Le défi du passage à l’échelle

Les carburants alternatifs ont toutefois plusieurs défauts. D’abord, ils prennent beaucoup plus de place à bord que les carburants à base de pétrole. «L’espace sur un navire est toujours optimisé pour embarquer un maximum de marchandises ou de passagers. La place requise pour stocker le méthanol est près de deux fois supérieure par rapport aux carburants existants, et pour l’ammoniac, elle est presque quatre fois plus importante. Cependant, c’est un compromis acceptable pour décarboniser le transport maritime. En revanche, pour l’hydrogène, l’espace nécessaire est près de 20 fois supérieur. C’est l’une des raisons pour lesquelles nous ne prévoyons pas que l’hydrogène joue un rôle majeur en tant que carburant maritime», résume Roger Holm, Président de Wärtsilä Marine.

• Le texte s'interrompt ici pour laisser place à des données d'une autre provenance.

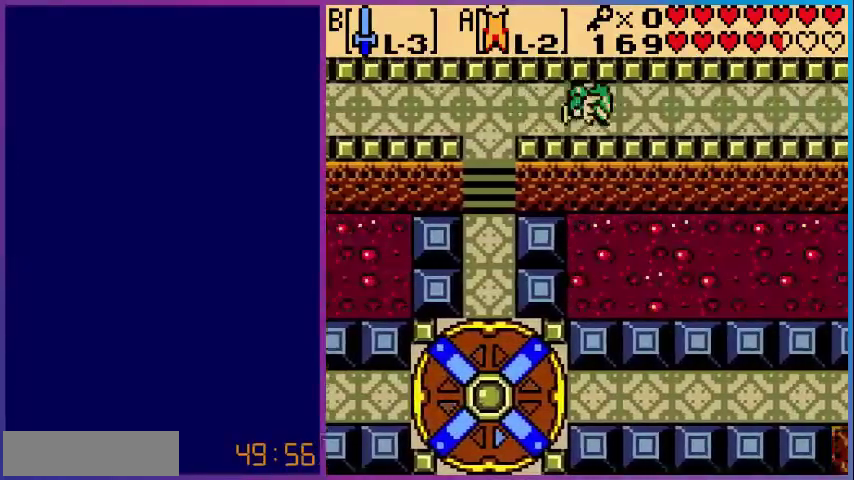
{"buttons": ["A", "DPAD_RIGHT"], "events": []}
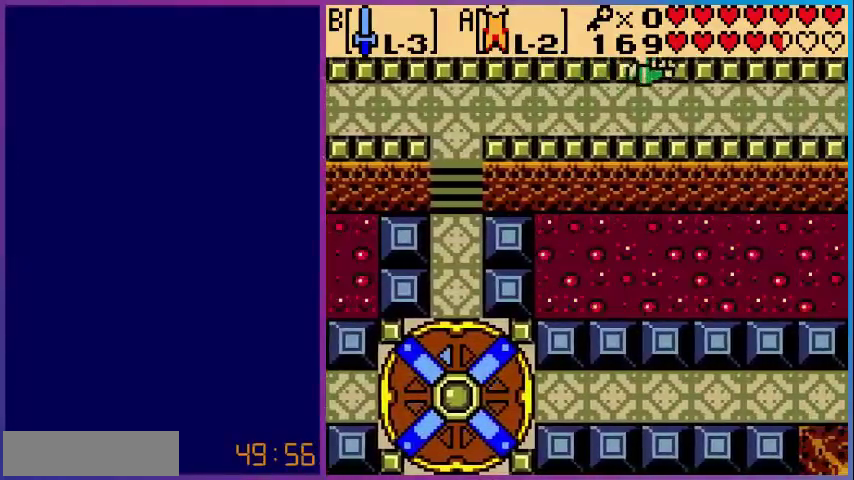
{"buttons": ["DPAD_RIGHT"], "events": [[400, "A", "up"]]}
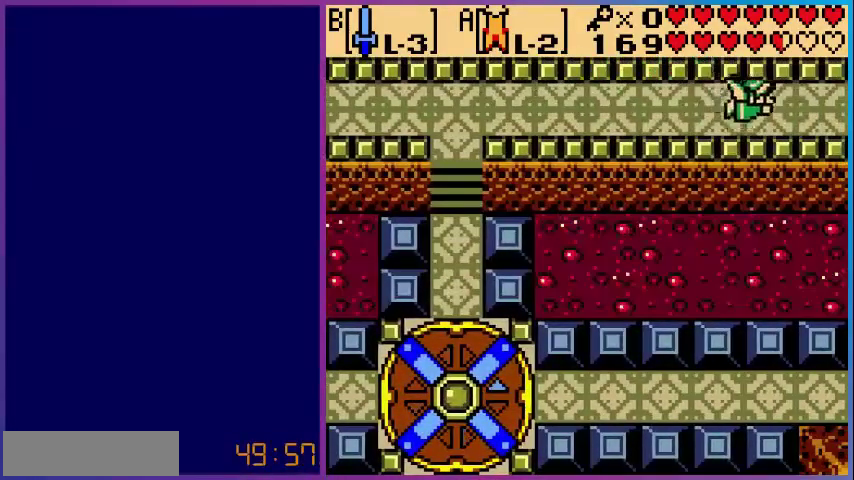
{"buttons": ["DPAD_RIGHT"], "events": []}
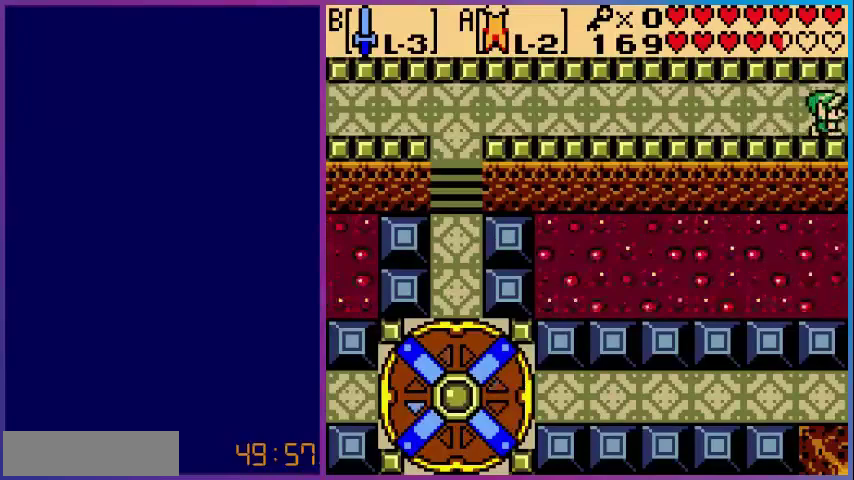
{"buttons": [], "events": [[280, "DPAD_RIGHT", "up"]]}
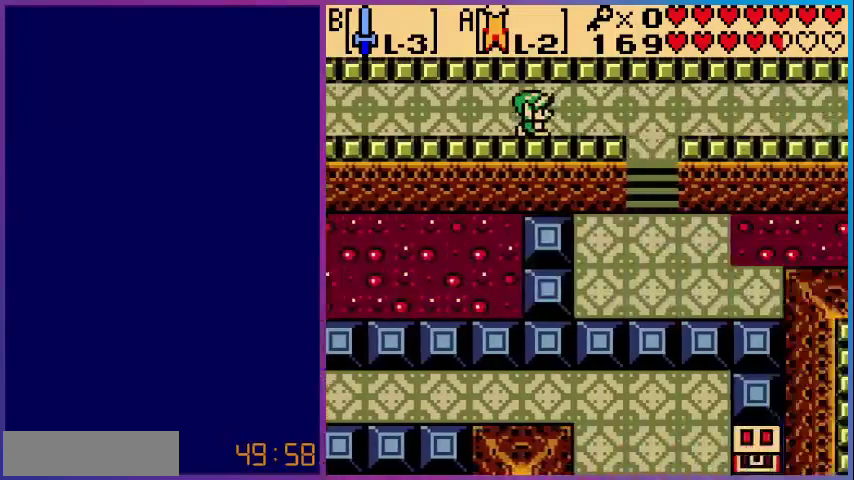
{"buttons": ["DPAD_RIGHT"], "events": [[280, "DPAD_RIGHT", "down"]]}
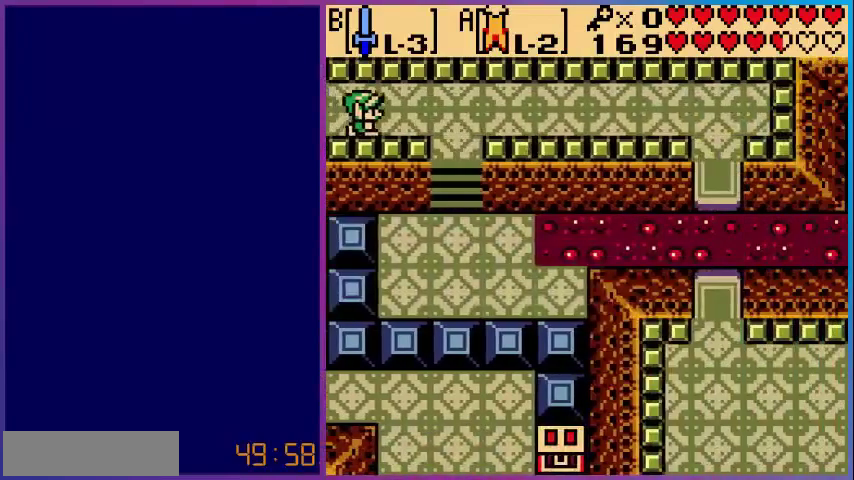
{"buttons": ["DPAD_RIGHT"], "events": []}
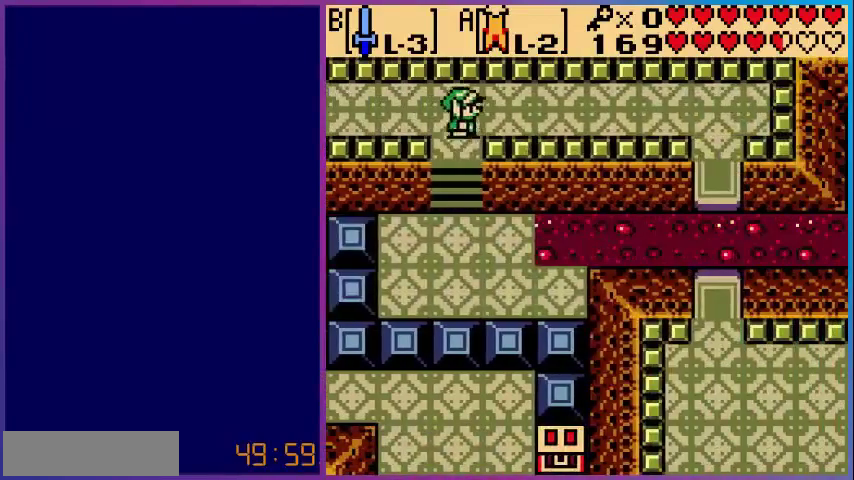
{"buttons": ["DPAD_RIGHT"], "events": []}
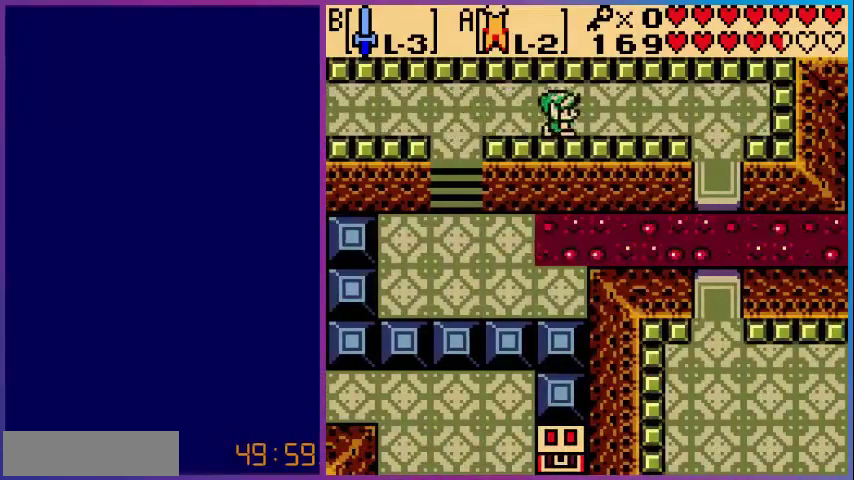
{"buttons": ["DPAD_RIGHT"], "events": []}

En outre, la majorité de l’ammoniac aujourd’hui produit l’est à base d’énergies fossiles, à travers un processus très émetteur en CO2. L’ammoniac est en outre un élément toxique et corrosif : en cas de fuite, il peut être mortel pour l’humain et la vie aquatique. De petites usines ont toutefois commencé à produire de l’ammoniac vert au Royaume-Uni et au Japon, et d’autres projets pilotes doivent se lancer aux États-Unis, en Norvège, en Australie, en Égypte et en Arabie Saoudite. L’industrie étudie également la mise en place de dispositifs de sécurité embarqués visant à limiter au maximum les risques d’accident.

L’obstacle principal reste cependant le faible développement de ces énergies, ainsi que la nécessité de remplacer les bateaux existants et d’adapter les infrastructures portuaires. «Ces carburants verts ne sont à l’heure actuelle disponibles qu’en très petites quantités», concède Roger Holm.

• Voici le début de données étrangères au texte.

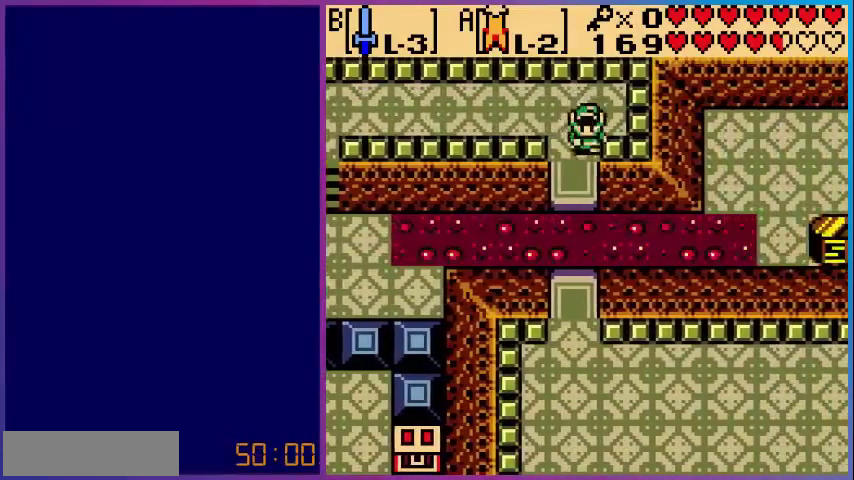
{"buttons": ["DPAD_DOWN"], "events": []}
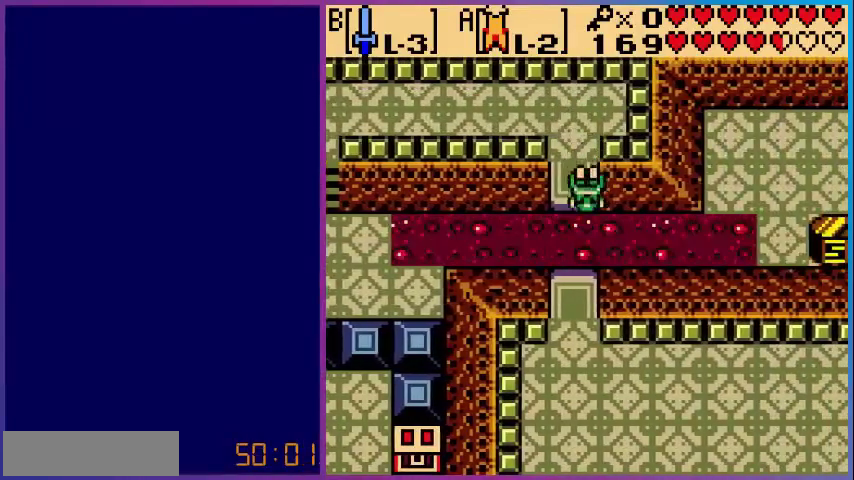
{"buttons": ["DPAD_DOWN"], "events": []}
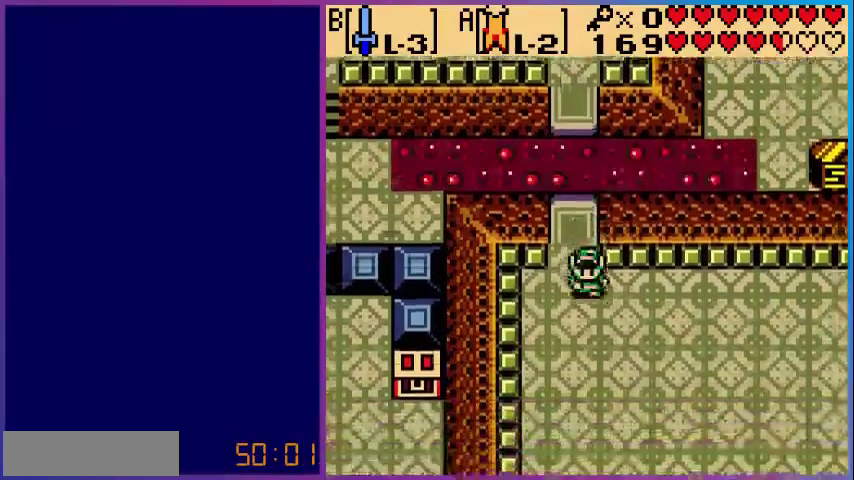
{"buttons": ["DPAD_DOWN", "DPAD_RIGHT"], "events": [[280, "DPAD_RIGHT", "down"]]}
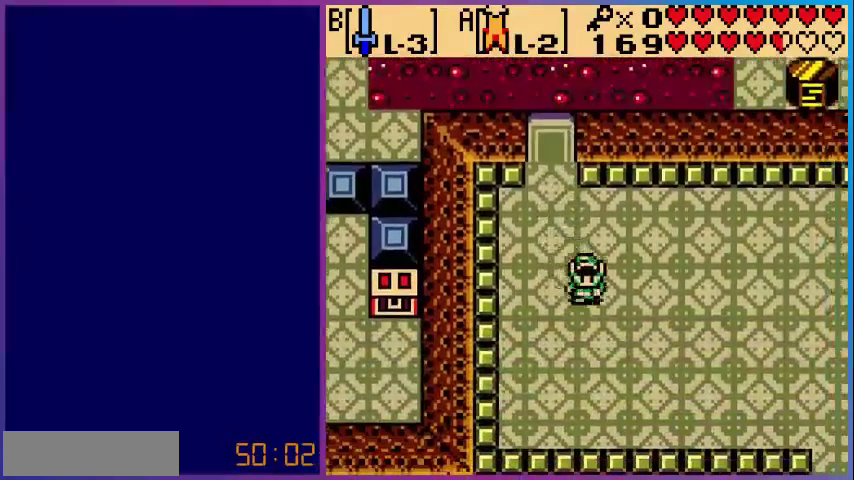
{"buttons": ["DPAD_RIGHT"], "events": [[40, "DPAD_DOWN", "up"]]}
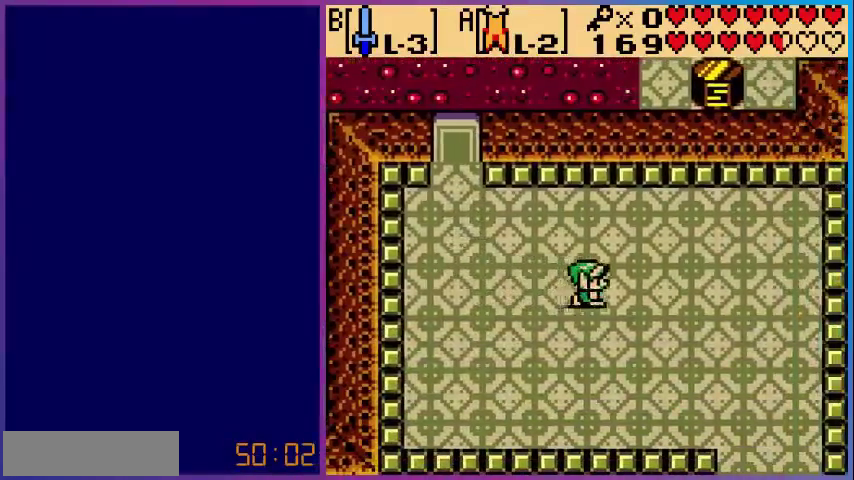
{"buttons": ["DPAD_DOWN", "DPAD_RIGHT"], "events": [[120, "DPAD_DOWN", "down"]]}
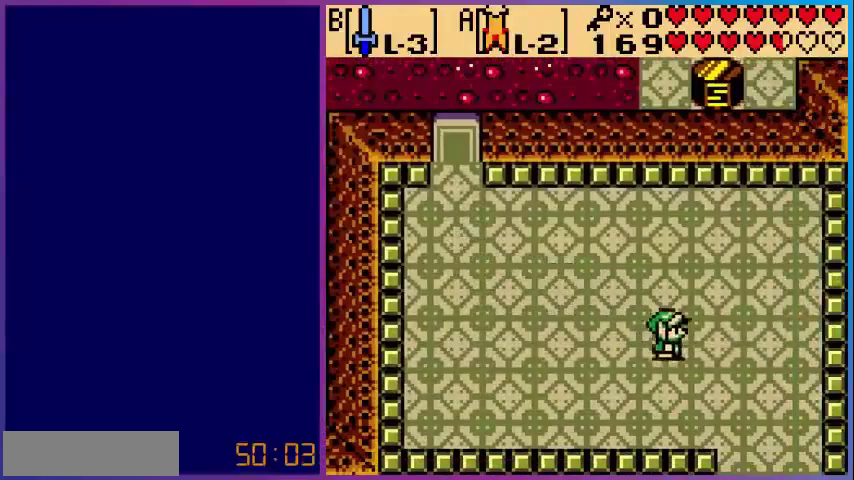
{"buttons": ["DPAD_DOWN"], "events": [[440, "DPAD_RIGHT", "up"]]}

L’avènement des corridors verts

Pour cette raison, les acteurs de l’industrie se mobilisent pour établir des «corridors verts», soit des routes reliant les ports qui soutiennent des solutions à zéro émission. L’objectif : offrir des conditions économiques, logistiques et politiques favorables au transport maritime à zéro émission, réduisant les risques et créant des incitations pour les premiers adoptants de carburants propres.

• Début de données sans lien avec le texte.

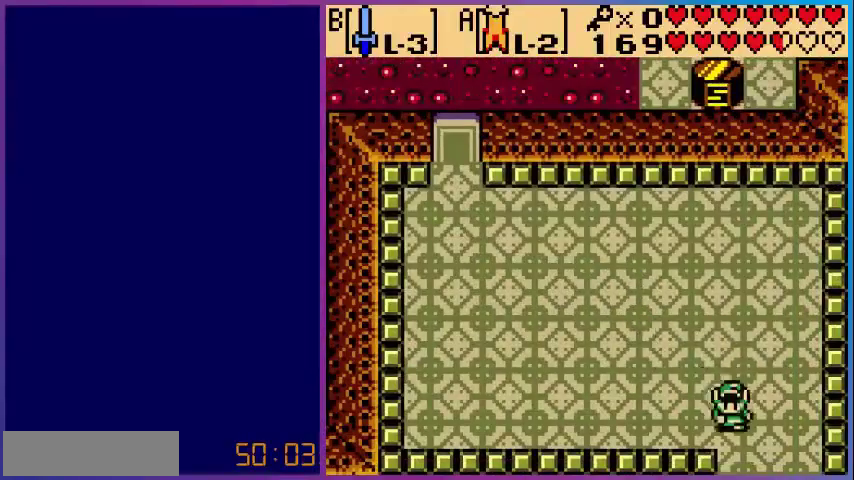
{"buttons": ["DPAD_DOWN"], "events": []}
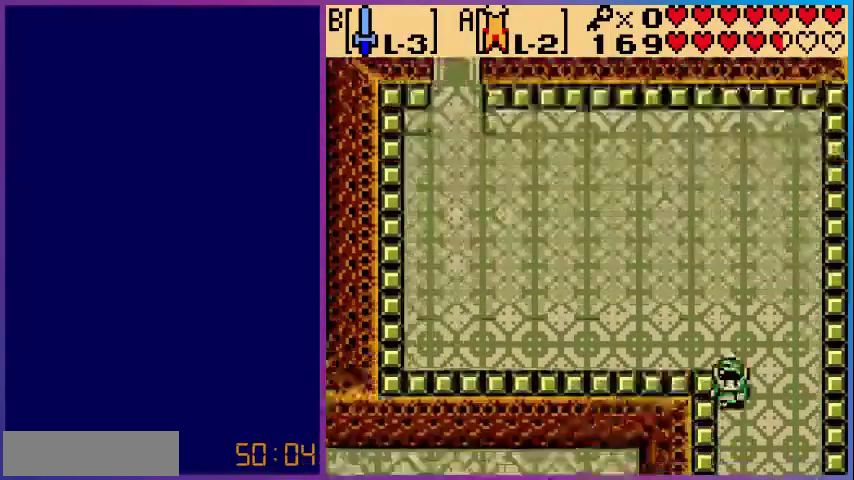
{"buttons": [], "events": [[80, "DPAD_DOWN", "up"]]}
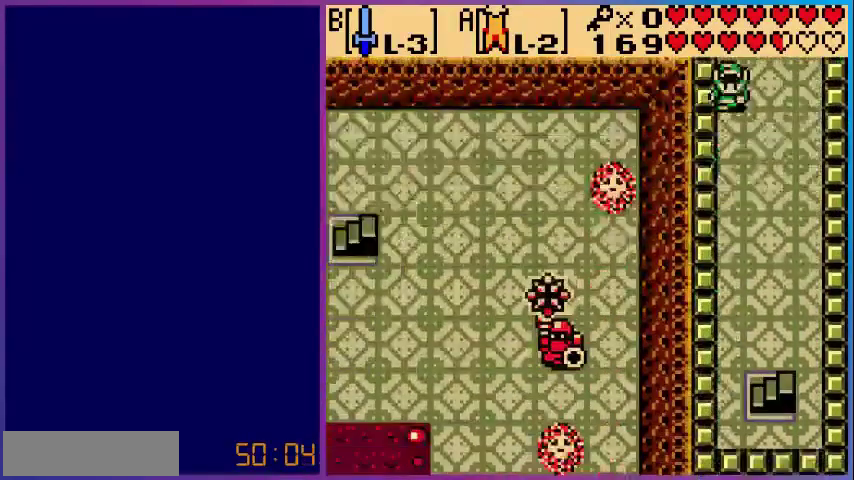
{"buttons": ["A", "DPAD_DOWN"], "events": [[40, "DPAD_DOWN", "down"], [360, "A", "down"]]}
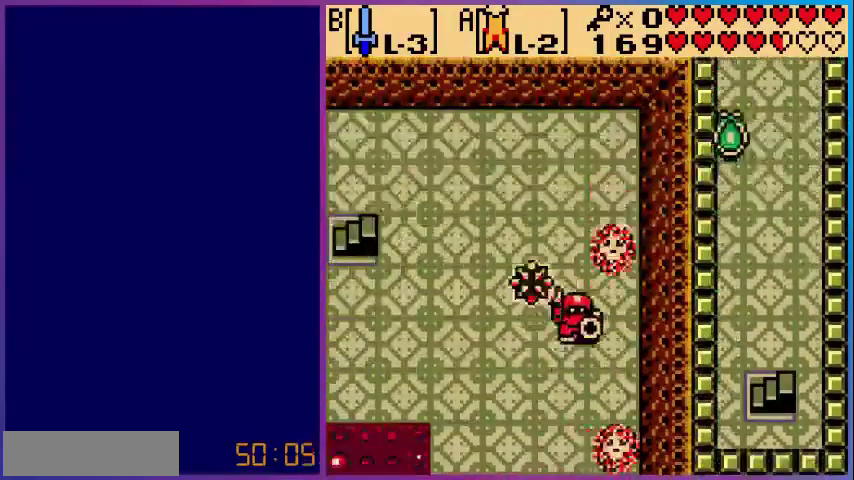
{"buttons": ["A", "DPAD_RIGHT"], "events": [[80, "DPAD_DOWN", "up"], [520, "DPAD_RIGHT", "down"]]}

«Les corridors maritimes verts sont la voie vers un avenir de transport maritime plus propre et plus durable. Bien qu’ils ne soient pas encore une réalité à grande échelle, des initiatives précoces ouvrent la voie. Par exemple, Zero Emission Energy Distribution at Sea propose des chaînes régionales de centres de distribution d’énergie propre pour approvisionner les navires en carburant.

 Cependant, à plus long terme, afin de maximiser réellement l’impact des corridors maritimes verts, gouvernements, propriétaires et exploitants de navires, entreprises technologiques et fournisseurs de carburant doivent former un véritable écosystème. Bien que cela nécessite une coordination soigneuse, il y aura des avantages pour tous les acteurs. Travailler ensemble évitera le problème de l’œuf et de la poule pour déterminer si ce sont les propriétaires de navires ou d’infrastructures qui devraient investir en premier dans les carburants de demain», détaille Roger Holm.

Un consortium rassemblant le grec Star Bulk et l’allemand Oldendorff Carriers vise à ouvrir un tel corridor entre l’Australie et l’Asie du Sud-Est, tandis qu’un autre projet a pour but de relier le port de Singapour à ceux de Long Beach et Los Angeles, en Californie.

Malgré l’ampleur du défi, l’industrie n’est en tout cas pas à court d’idées pour baisser son empreinte carbone: cargos électriques, dotés de turbines ou de voiles géantes… Les idées fourmillent et montrent que le secteur n’a pas fini d’innover et de se réinventer.